İsrail istihbaratı, İsmail Haniye gibi önemli bir ismin attığı her adımı elbette bilmiyor değildi. Keza yine İsrail, İsmail Haniye’nin İran’da ne için bulunduğunuda hiç bilmiyor değildi. Dolasıyla İsrail’in bütün bu bilgilere en ince detayına kadar sahip olduğunu düşünmek zor değil.
İsrail’in böylesine önemli bir ismi, İran istihbaratının ve sistemin kontrolünde bir binada öldürmesinin taşıdığı ayrı bir hedef söz konusu. İsrail hem kendisiyle mücadele eden vekil güçlerin sevk ve idaresini yapan bir ismi öldürmüş oldu hem de İran’a hiçbir çıkış şansı bırakmayacak şekilde kendi üzerine çekmek için sebep yaratmış oldu.
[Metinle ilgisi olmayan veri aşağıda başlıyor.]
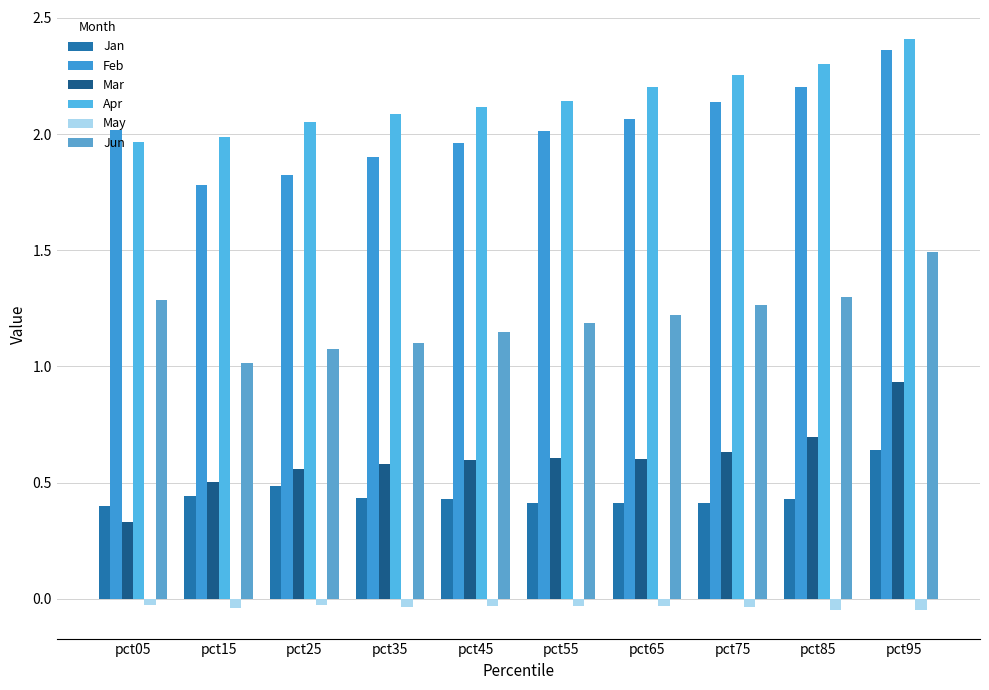

What is the value of the Mar bar at the 7th from the left?

0.6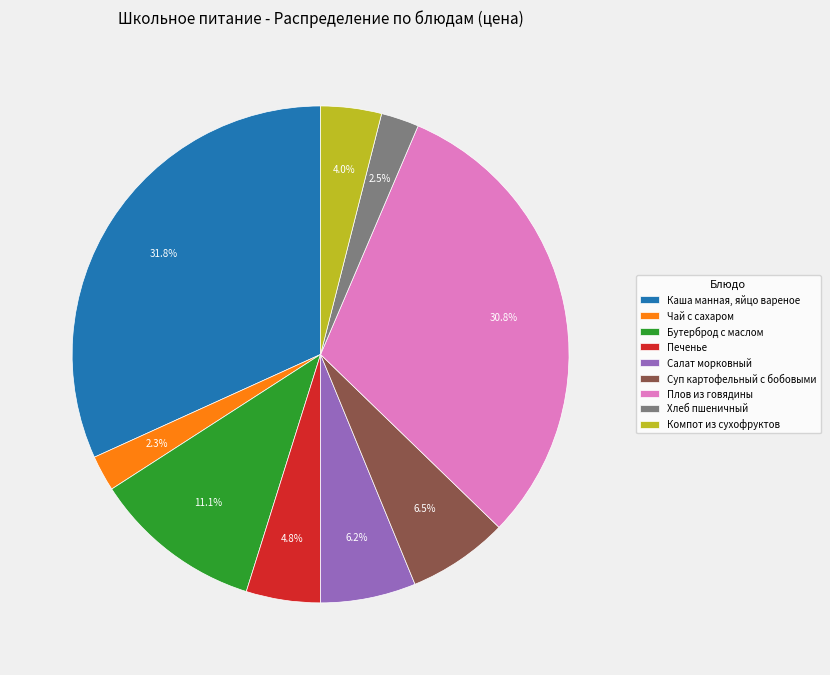

Count the number of slices in the pie.

9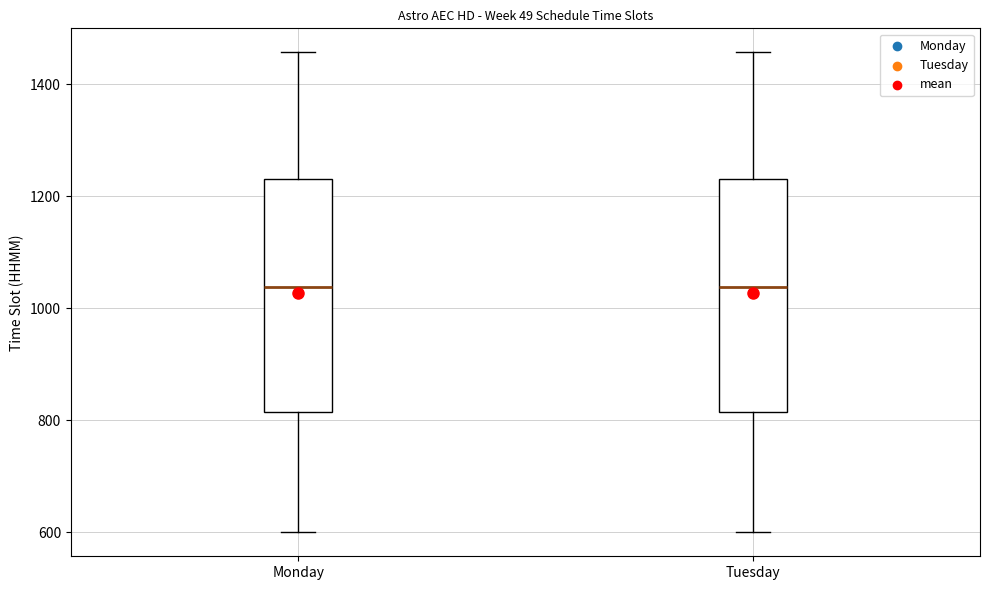

Reading left to right, transcribe this box plot: for each box, give where its median line is, the range the box spans, and where its two whiskers end, as read against the y-axis. The values are not printed on the chart, so give them approximately, as read against the axis.

Monday: median 1040, box 820 to 1240, whiskers 600 to 1460
Tuesday: median 1040, box 820 to 1240, whiskers 600 to 1460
Batı kamuoyunda tarihin hiçbir döneminde olmadığı kadar ciddi anlamda oluşmuş bir İsrail karşıtlığı mevcut. İran’ın İsrail’e saldırması durumunda hem İsrail’in aylardır Gazze’de işlemiş olduğu soykırım suçu dünya gündeminde ikinci plana düşmüş hem de yaratılacak olan İsrail mağduriyeti ile ABD ve Batı’nın İsrail’e desteği biraz daha artması sağlanmış olacak.
İran belki sadece simgesel olarak bir karşılık verebilir fakat vekâlet aracılığı ile savaşın Filistin ve Lübnan toprakları dışına taşmaması için elinden geleni yapmak durumundadır.